Я вдруг оказалась среди давным-давно забытых мною вещей и в другом времени: та же забытая мною гладкая рама туманного зеркала, то же кресло со сломанной ножкой. И тот же маленький столик красного дерева, что стоял двадцать лет назад в комнате Фонтанного дома, куда я так любила приходить. Тогда, до войны; в том, еще моем, Ленинграде (2: 365).
Узнавание давно забытых вещей вызвало в памяти прошедшее. В своих записках Чуковская старается и описать свои эмоции, и определить функцию домашних вещей как хранителей индивидуальной памяти:
Вещи, они ведь как губки, впитывают в себя время и вдруг окатывают им человека с головы до ног, если он внезапно встречается с ними после долгой разлуки.

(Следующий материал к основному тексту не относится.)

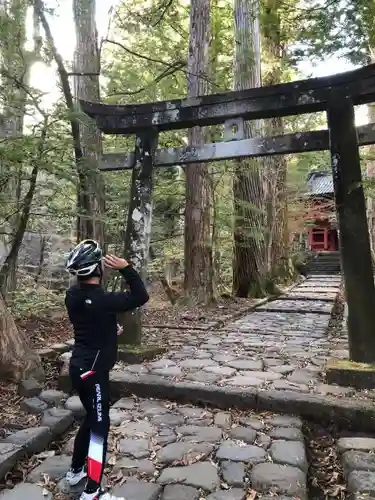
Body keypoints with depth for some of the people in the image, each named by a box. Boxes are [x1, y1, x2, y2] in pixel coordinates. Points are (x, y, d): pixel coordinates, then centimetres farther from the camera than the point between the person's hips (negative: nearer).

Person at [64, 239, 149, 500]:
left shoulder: (73, 295, 0)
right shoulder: (102, 299, -26)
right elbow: (141, 296, -22)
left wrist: (110, 328, 26)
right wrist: (126, 268, -22)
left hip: (79, 366, 9)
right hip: (93, 371, -9)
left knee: (92, 418, 25)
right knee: (99, 427, 3)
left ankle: (76, 470, 40)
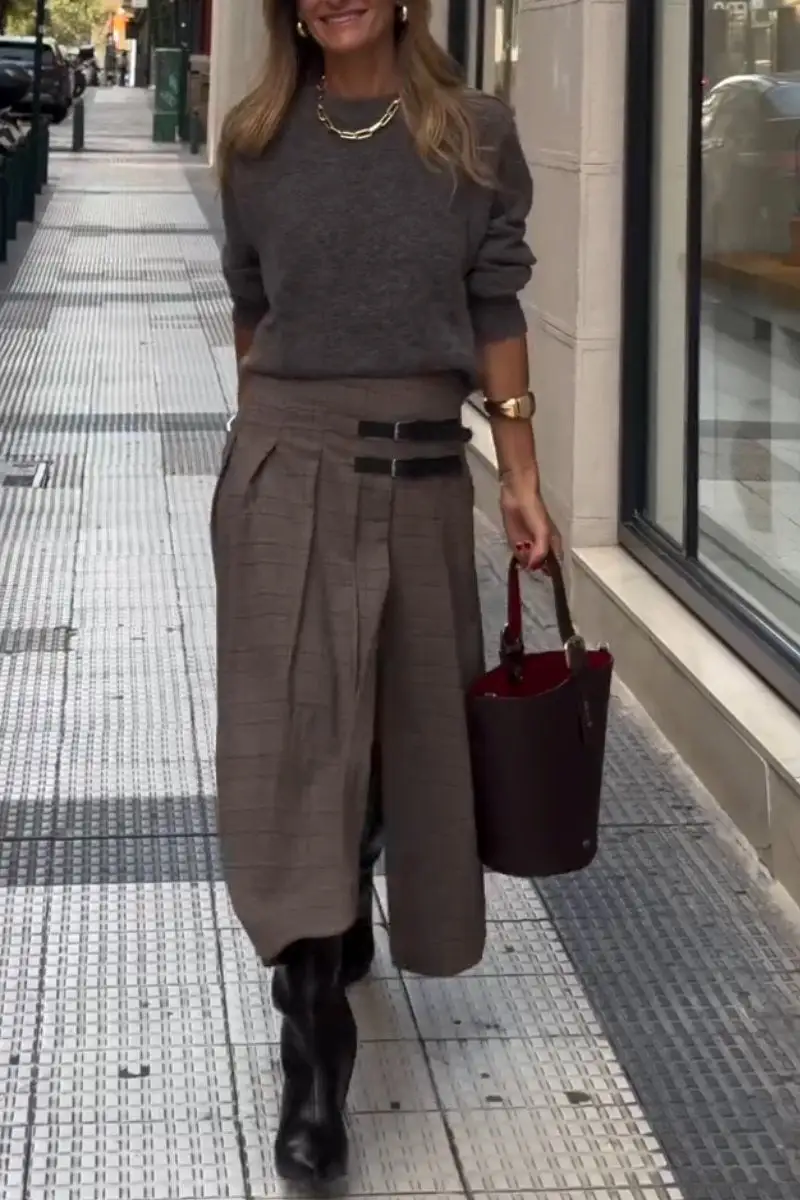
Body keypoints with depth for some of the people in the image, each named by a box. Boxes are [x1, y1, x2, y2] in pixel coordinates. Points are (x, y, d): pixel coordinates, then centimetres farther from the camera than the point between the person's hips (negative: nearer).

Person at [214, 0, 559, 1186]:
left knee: (407, 720, 13)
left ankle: (348, 925, 41)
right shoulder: (258, 142, 2)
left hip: (423, 470, 1)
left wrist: (521, 475, 0)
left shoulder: (474, 134, 0)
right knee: (294, 730, -7)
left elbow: (495, 309, 2)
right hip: (287, 467, -1)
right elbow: (252, 309, 12)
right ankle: (314, 1053, -6)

Для Анны Андреевны вещи ее комнаты полны, наверное, 13‐м годом; а для меня 37‐м… Увидела я их только в 38‐м, но они, как и я, свидетели создания «Реквиема», величайшего памятника той эпохи, эпохи 30‐х годов, которая вся вместе именуется «тридцать седьмым»… (2: 365).
Однако это были не личные вещи обыкновенного человека. Как заметила одна исследовательница, в этот момент Чуковская как бы вошла в музей-квартиру Ахматовой227.

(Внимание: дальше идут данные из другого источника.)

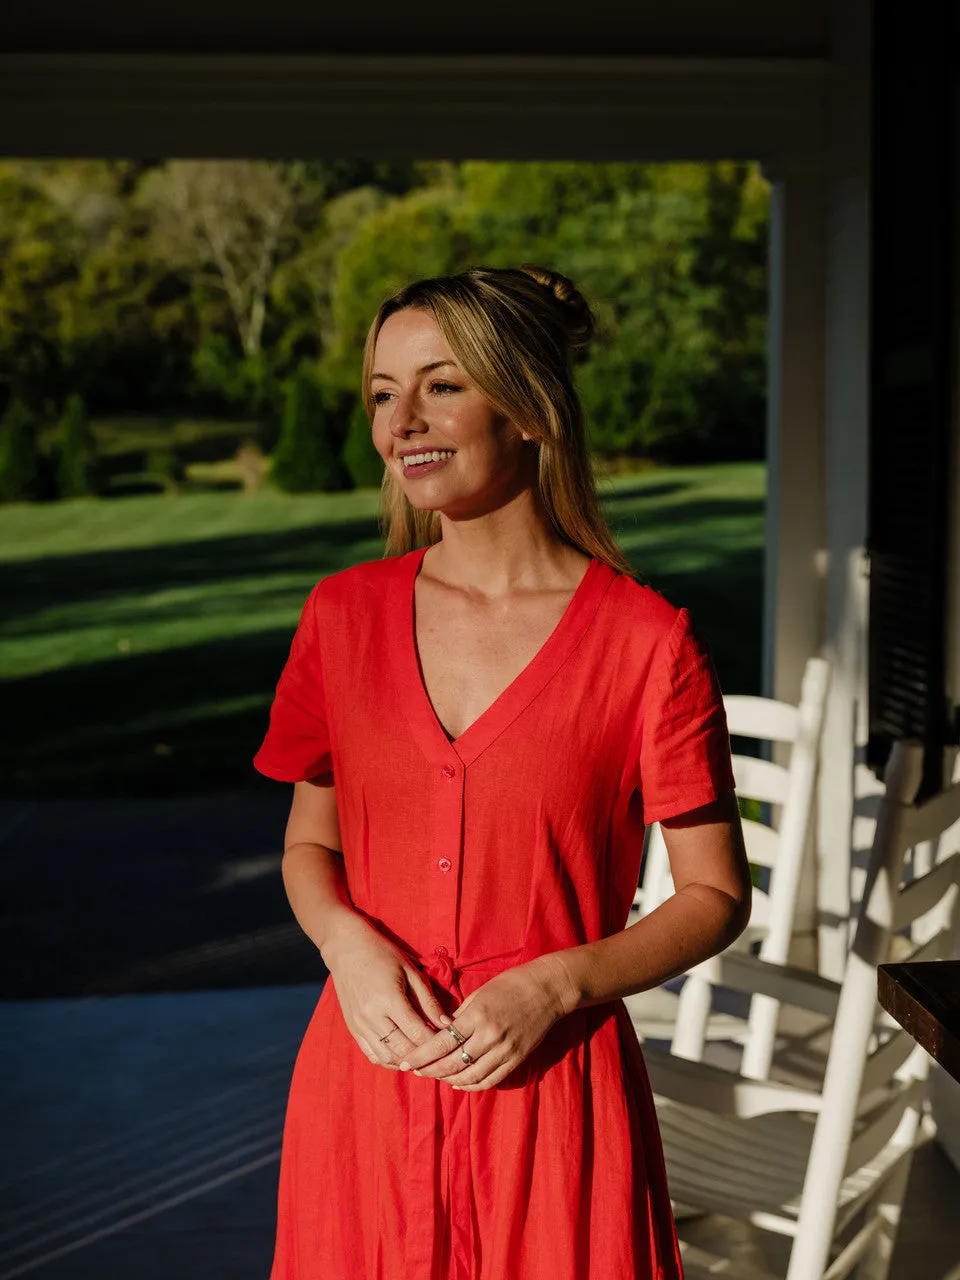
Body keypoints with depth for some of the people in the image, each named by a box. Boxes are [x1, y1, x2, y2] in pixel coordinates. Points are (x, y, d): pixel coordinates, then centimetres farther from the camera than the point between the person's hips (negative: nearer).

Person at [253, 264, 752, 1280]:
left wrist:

Антропологи наделяют предметы домашнего быта различными культурными функциями; вещи это и проекция своего «я», и знак протяженности жизни, и индекс семейной или групповой принадлежности, и статус, и символ, и проч. Не так для Чуковской и (как ей кажется) Ахматовой. Специфические коннотации тех же вещей могли различаться (для Чуковской – «свидетели» 1937 года; для Ахматовой – 1913-го), но общий принцип был ясен: исторический смысл домашних вещей. (К тому же практический смысл вещей был проблематичен: «туманное» зеркало, кресло со сломанной ножкой.)
Ханна Арендт писала в труде по философской антропологии «Ситуация человека», что важнейшая функция домашних предметов – это стабилизация жизни за счет укрепления ее в домашнем быту («люди утверждают тождество самому себе, т. е. свою идентичность, соотнося себя с тем же стулом, тем же столом»)228. (Заметим, что сама Арендт дважды была беженцем и едва ли сохранила тот же стул и тот же стол.) В советских условиях интимная жизнь человека была лишена стабильности, будь то стабильность брака или устойчивость дома и быта. Как следует из замечания Чуковской, тем не менее домашние вещи несли в себе залог тождества («та же» рама, «то же» кресло), но не за счет отсылки к домашнему быту, а за счет отсылки к истории. Та же рама (затуманенного) зеркала, то же кресло (без ножки) укореняли интимную жизнь человека в историческом времени, индексом которого они являлись. Вне исторического времени домашняя жизнь не несла в себе чувства идентичности или протяженности жизни – по крайней мере, в жизни таких людей, как Чуковская и Ахматова.
У домашних вещей в комнате Ахматовой была и дополнительная функция – зеркальная рама, стул, стол были (как и люди) «свидетелями» не только пережитого исторического опыта, но и «создания „Реквиема“, величайшего памятника эпохи 30‐х годов». Мир, в котором жили Чуковская и Ахматова, был миром текстов, и именно тексты служили самым надежным хранилищем времени и памятником эпохи.